Early Sunday, police responded to a service station on the 300 block of West Chicago after an employee called 911 about a man in a car who refused to leave the lot, prosecutors said. Cops arrived and allegedly found Rodriguez asleep in the car with a loaded pistol sitting on his lap.

“I’m sorry,” Judge Mary Marubio asked after being told about Rodriguez’s restorative justice experience, “he just got a case dismissed on the 20th?”

“Yes,” the prosecutor confirmed, “at the RJCC,” using the initials of the Restorative Justice Community Court.

Rodriguez’s public defender said he didn’t refuse to leave the parking lot. Rather, she argued, “he was intoxicated in his car.” She said Rodriguez is a Lakeview High School graduate. Other than his freshly-dismissed felony gun case, he has no criminal background.

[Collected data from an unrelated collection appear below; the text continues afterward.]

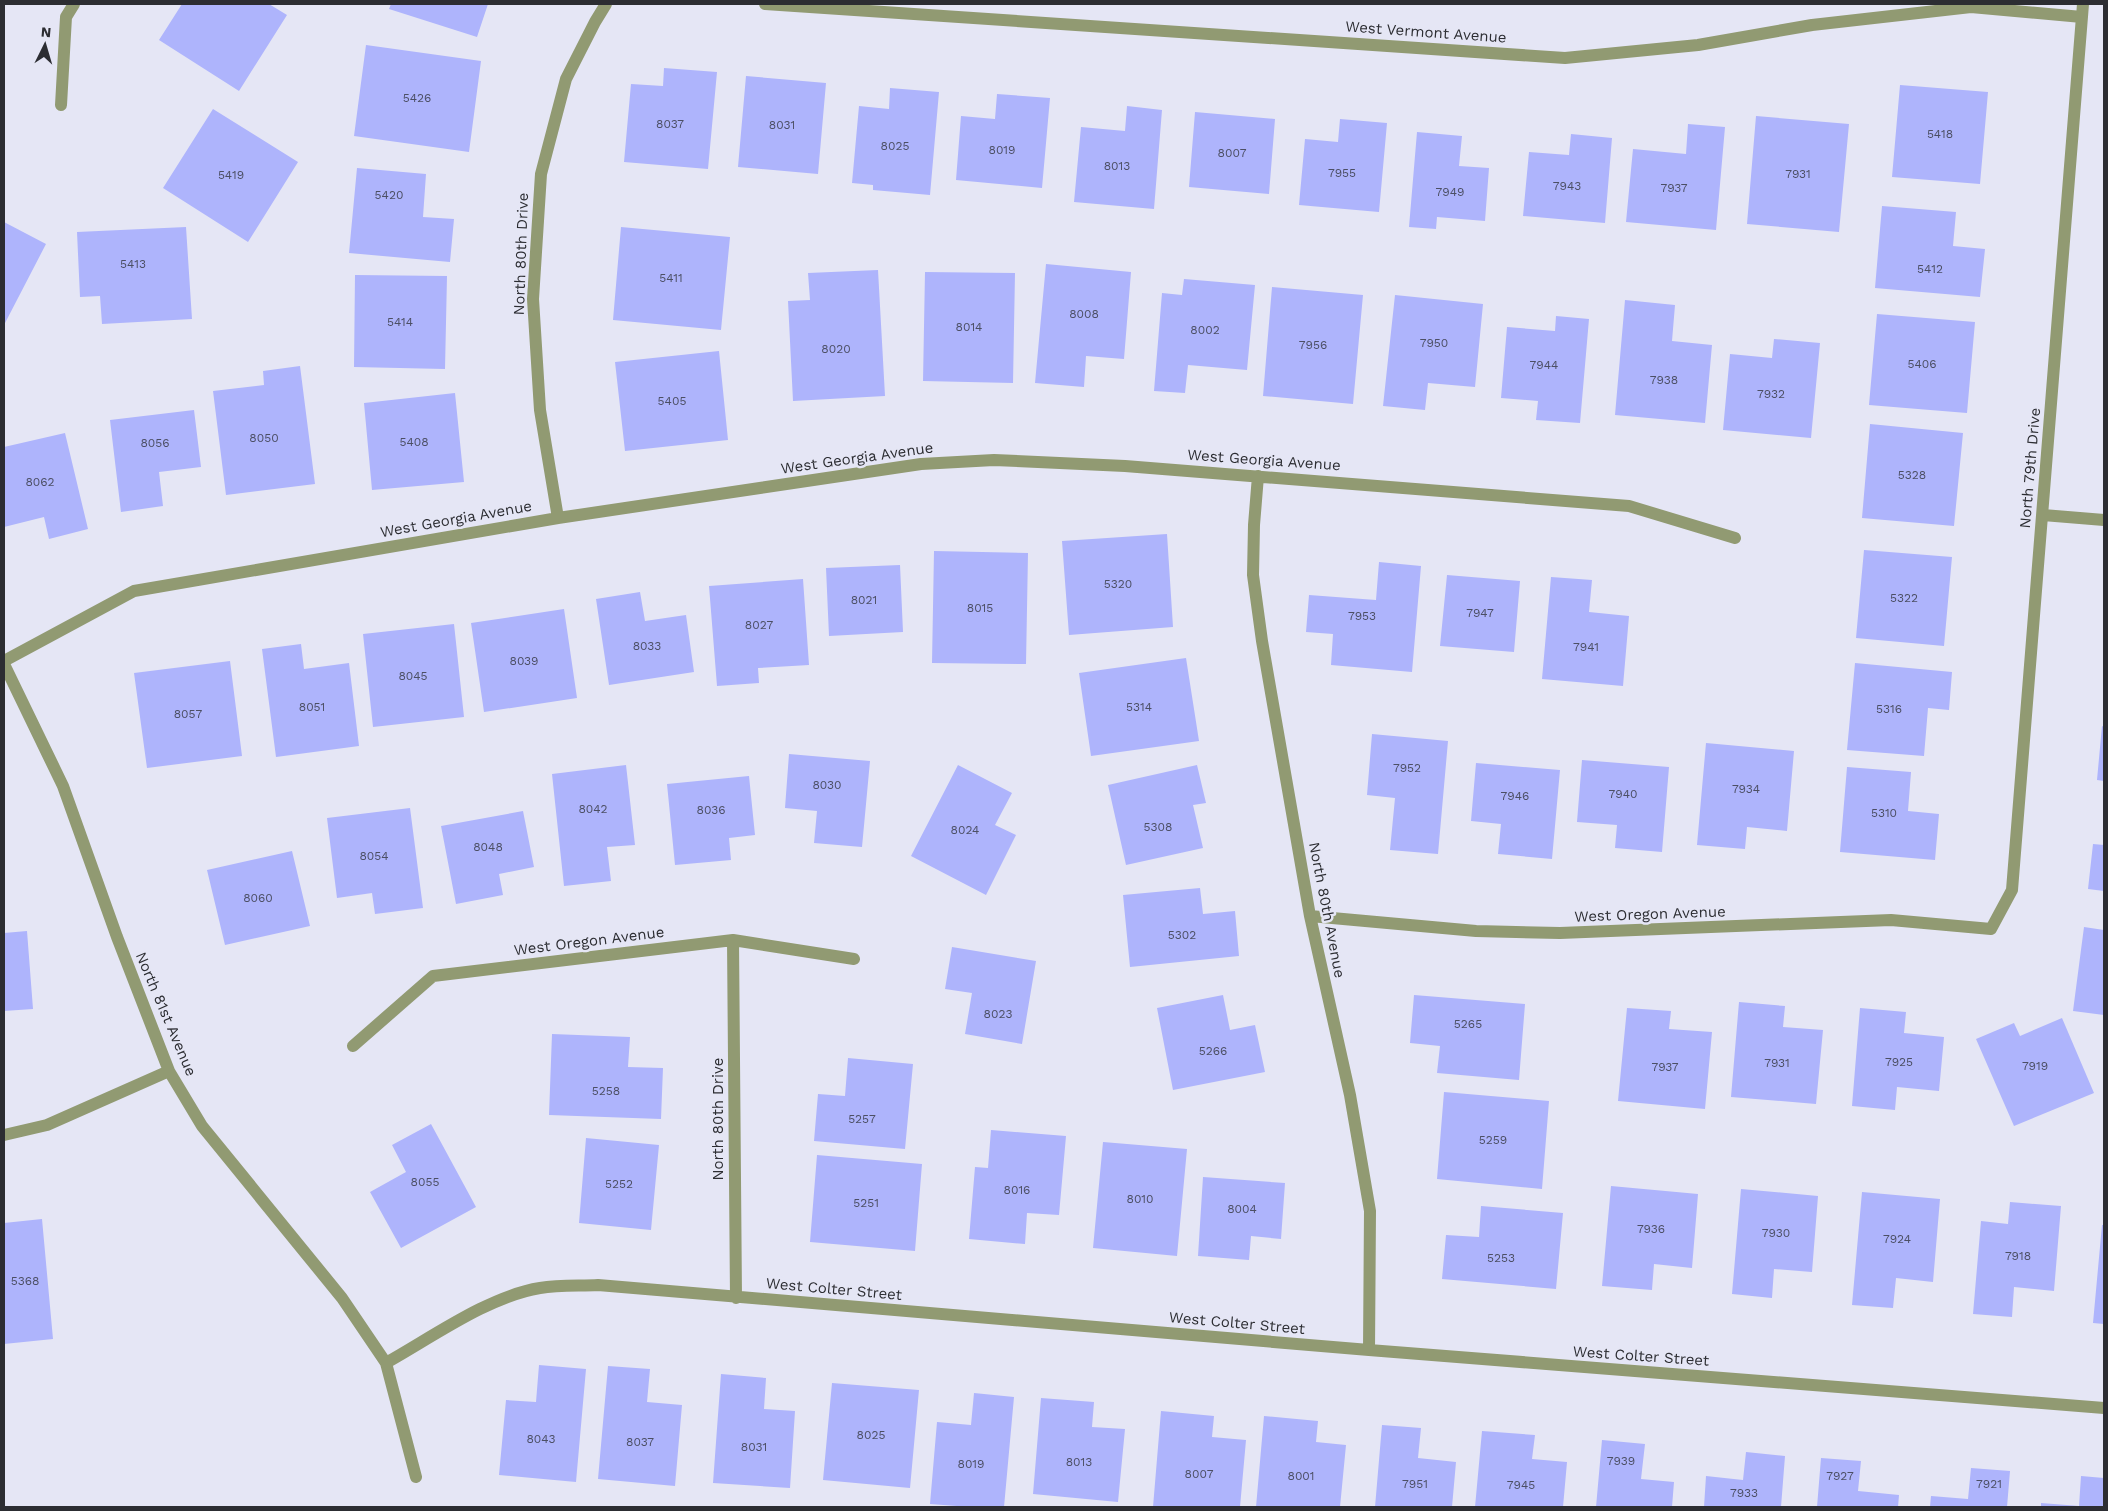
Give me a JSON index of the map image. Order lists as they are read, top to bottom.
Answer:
{
  "streets": {
    "street": [
      "West Vermont Avenue",
      "North 80th Drive",
      "West Georgia Avenue",
      "North 79th Drive",
      "North 80th Avenue",
      "West Oregon Avenue",
      "North 81st Avenue",
      "West Colter Street"
    ]
  },
  "crossings": [
    ["West Vermont Avenue", "North 79th Drive"],
    ["North 80th Drive", "West Georgia Avenue"],
    ["North 80th Drive", "West Oregon Avenue"],
    ["North 80th Drive", "West Colter Street"],
    ["West Georgia Avenue", "North 80th Avenue"],
    ["West Georgia Avenue", "North 81st Avenue"],
    ["North 79th Drive", "West Oregon Avenue"],
    ["North 80th Avenue", "West Oregon Avenue"],
    ["North 80th Avenue", "West Colter Street"],
    ["North 81st Avenue", "West Colter Street"]
  ],
  "house_numbers": [
    "5426",
    "8037",
    "8031",
    "5418",
    "8025",
    "8019",
    "8007",
    "8013",
    "7955",
    "7931",
    "5419",
    "7943",
    "7937",
    "7949",
    "5420",
    "5413",
    "5412",
    "5411",
    "8008",
    "5414",
    "8014",
    "8002",
    "7950",
    "7956",
    "8020",
    "5406",
    "7944",
    "7938",
    "7932",
    "5405",
    "8050",
    "5408",
    "8056",
    "5328",
    "8062",
    "5320",
    "5322",
    "8021",
    "8015",
    "7947",
    "7953",
    "8027",
    "8033",
    "7941",
    "8039",
    "8045",
    "8051",
    "5314",
    "5316",
    "8057",
    "7952",
    "8030",
    "7934",
    "7940",
    "7946",
    "8042",
    "8036",
    "5310",
    "5308",
    "8024",
    "8048",
    "8054",
    "8060",
    "5302",
    "8023",
    "5265",
    "5266",
    "7925",
    "7931",
    "7919",
    "7937",
    "5258",
    "5257",
    "5259",
    "8055",
    "5252",
    "8016",
    "8010",
    "5251",
    "8004",
    "7936",
    "7930",
    "7924",
    "7918",
    "5253",
    "5368",
    "8025",
    "8043",
    "8037",
    "8031",
    "7939",
    "8013",
    "8019",
    "8007",
    "8001",
    "7927",
    "7951",
    "7921",
    "7945",
    "7933"
  ],
  "north": "top"
}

Judge Marubio set bail at $4,000 and ordered him to observe a 7 p.m. to 7 a.m. curfew. He’ll be required to wear a monitoring band to enforce the curfew after he posts a $400 bond to get out of jail, she said.

By the way, Beatrix Santiago, the “circle keeper” judge who oversaw Rodriguez’s case in restorative justice court knows a thing or two about forgiveness.

Four years ago, the state’s Court Commission, which hears allegations of judicial misconduct found she knowingly deceived a mortgage lender, according to Injustice Watch.